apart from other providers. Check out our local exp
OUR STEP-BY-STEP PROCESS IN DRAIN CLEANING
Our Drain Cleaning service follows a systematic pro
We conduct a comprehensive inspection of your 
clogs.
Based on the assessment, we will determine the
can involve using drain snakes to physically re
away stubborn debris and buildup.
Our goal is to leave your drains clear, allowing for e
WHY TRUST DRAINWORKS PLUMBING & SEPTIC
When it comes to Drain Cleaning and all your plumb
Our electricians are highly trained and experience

***

#### [Request]
Give again, word for word, every line from the one holding "can involve using" to the end of the data.

#### [Written solution]
can involve using drain snakes to physically re
away stubborn debris and buildup.
Our goal is to leave your drains clear, allowing for e
WHY TRUST DRAINWORKS PLUMBING & SEPTIC
When it comes to Drain Cleaning and all your plumb
Our electricians are highly trained and experience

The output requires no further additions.